Pyritz: Das ganze Thema hat ja nicht nur eine wissenschaftliche, sondern eben auch eine politische, gesellschaftliche oder sogar ethische Dimension. Für wie realistisch halten Sie es denn, dass solche mit moderner Gentechnik veränderten Pflanzen in Zukunft tatsächlich weiträumig auch in armen Agrarländern Anwendung finden?
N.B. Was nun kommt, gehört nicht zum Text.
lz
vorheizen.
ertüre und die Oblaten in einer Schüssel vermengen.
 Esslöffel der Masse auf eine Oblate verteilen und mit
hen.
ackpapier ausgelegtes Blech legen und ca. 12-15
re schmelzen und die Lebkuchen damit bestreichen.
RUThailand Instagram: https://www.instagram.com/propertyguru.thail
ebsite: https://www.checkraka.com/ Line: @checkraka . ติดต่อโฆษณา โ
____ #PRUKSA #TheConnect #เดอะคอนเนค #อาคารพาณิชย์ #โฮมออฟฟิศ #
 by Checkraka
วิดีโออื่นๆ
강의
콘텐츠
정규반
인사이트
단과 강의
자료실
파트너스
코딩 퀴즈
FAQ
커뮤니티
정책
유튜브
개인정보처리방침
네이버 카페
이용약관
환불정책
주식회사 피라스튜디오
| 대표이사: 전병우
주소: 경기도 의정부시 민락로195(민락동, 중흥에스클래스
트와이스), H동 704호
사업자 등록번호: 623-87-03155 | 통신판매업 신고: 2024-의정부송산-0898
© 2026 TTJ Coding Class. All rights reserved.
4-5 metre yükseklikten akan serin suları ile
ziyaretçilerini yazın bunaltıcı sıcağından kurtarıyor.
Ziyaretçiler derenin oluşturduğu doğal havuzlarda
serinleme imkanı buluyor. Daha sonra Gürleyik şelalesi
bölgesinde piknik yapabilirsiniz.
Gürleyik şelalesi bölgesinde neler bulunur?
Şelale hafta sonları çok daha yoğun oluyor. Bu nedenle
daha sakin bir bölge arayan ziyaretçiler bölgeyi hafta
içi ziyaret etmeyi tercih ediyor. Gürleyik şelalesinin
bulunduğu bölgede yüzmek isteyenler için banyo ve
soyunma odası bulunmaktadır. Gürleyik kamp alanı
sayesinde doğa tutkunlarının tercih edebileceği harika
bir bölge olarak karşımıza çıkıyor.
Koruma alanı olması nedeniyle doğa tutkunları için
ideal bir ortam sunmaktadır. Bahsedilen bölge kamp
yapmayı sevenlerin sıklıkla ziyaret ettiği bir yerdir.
Scheben: Dazu will ich erst einfach sagen, dass bereits jetzt weiträumig auch in Entwicklungsländern transgene Pflanzen, also Pflanzen, die mit früherer Gentechnik verändert worden sind, angebaut werden. Über 90 Prozent der weltweit angebauten Baumwolle ist gentechnisch verändert, wird vor allem in Amerika und in Indien angebaut, und aus der stellen wir unsere Kleidung her. Bei der Einführung der modernen gentechnischen Methoden und der Nutzung von verbesserten Pflanzen durch zum Beispiel CRISPR/Cas9 in Entwicklungsländern ist vor allem wichtig, dass Kleinbauern in Entwicklungsländern den Zugang zu diesem verbesserten Saatgut haben. Aber dazu braucht erst mal der Kleinbauer einen Kredit. Und hier können die Regierungen von Entwicklungsländern, aber auch die Industriestaaten helfen, dass Kleinbauern diese Möglichkeiten haben. Wir brauchen hier also eine öffentliche Debatte, die faktenbasiert ist, die nüchtern ist und offen mit neuen Möglichkeiten umgeht und sowohl mögliche Risiken nicht runterspielt als auch die Chancen nicht untertreibt.